- Born: 3 June 1962 (age 64)

Academic background
- Alma mater: London School of Economics Norwegian School of Economics
- Doctoral advisor: John Hardman Moore

Academic work
- Discipline: Monetary economics
- Institutions: Stockholm School of Economics
- Awards: Assar Lindbeck Medal (2007)
- Website: Information at IDEAS / RePEc;

= Tore Ellingsen =

Norwegian economist

Tore Ellingsen (born 3 June 1962) is a Norwegian economist active in Sweden.

Ellingsen graduated as siviløkonom from Norwegian School of Economics in Bergen in 1985, and received a Ph.D. from London School of Economics in 1991. Since 1991 he is active at the Stockholm School of Economics, from 1996 as docent (associate professor) and from 2000 as professor of economics.
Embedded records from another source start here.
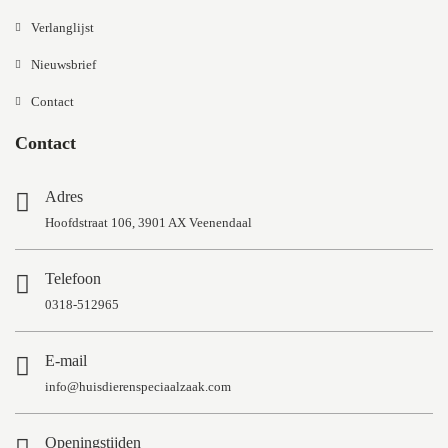
Verlanglijst
Nieuwsbrief
Contact
Contact
Adres
Hoofdstraat 106, 3901 AX Veenendaal
Telefoon
0318-512965
E-mail
info@huisdierenspeciaalzaak.com
Openingstijden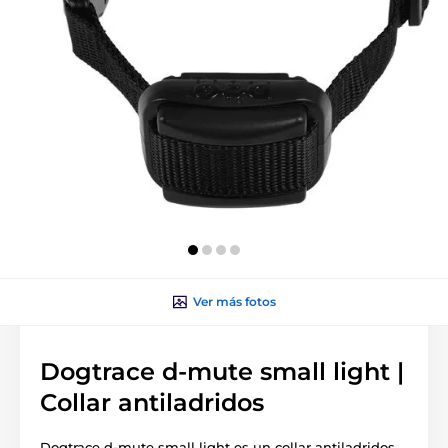
Ver más fotos
Dogtrace d-mute small light |
Collar antiladridos
Dogtrace d-mute small light es un collar antiladridos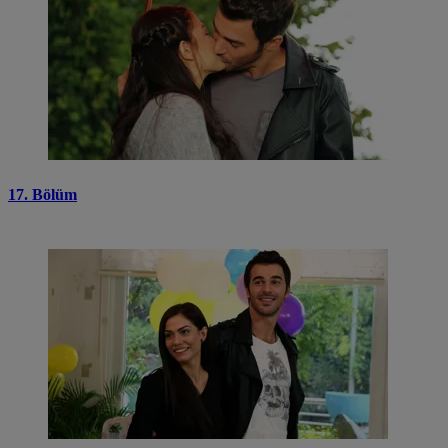
17. Bölüm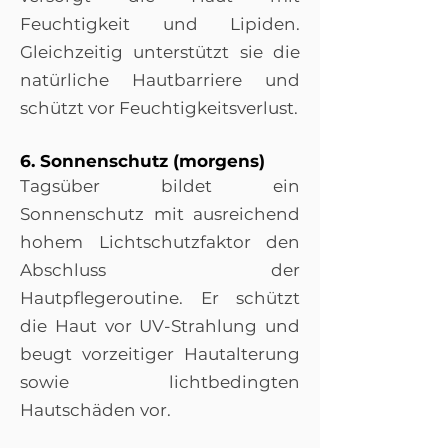
Feuchtigkeit und Lipiden.
Gleichzeitig unterstützt sie die
natürliche Hautbarriere und
schützt vor Feuchtigkeitsverlust.
6. Sonnenschutz (morgens)
Tagsüber bildet ein
Sonnenschutz mit ausreichend
hohem Lichtschutzfaktor den
Abschluss der
Hautpflegeroutine. Er schützt
die Haut vor UV-Strahlung und
beugt vorzeitiger Hautalterung
sowie lichtbedingten
Hautschäden vor.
Ellingsen was the first recipient of the Assar Lindbeck Medal.

Ellingsen was elected a foreign member of the Royal Swedish Academy of Sciences in 2004. Since 2007 he is a member of the Prize Committee for the Sveriges Riksbank Prize in Economic Sciences in Memory of Alfred Nobel, where he was an adjunct member 2005–2007. He is also a fellow of the European Economic Association.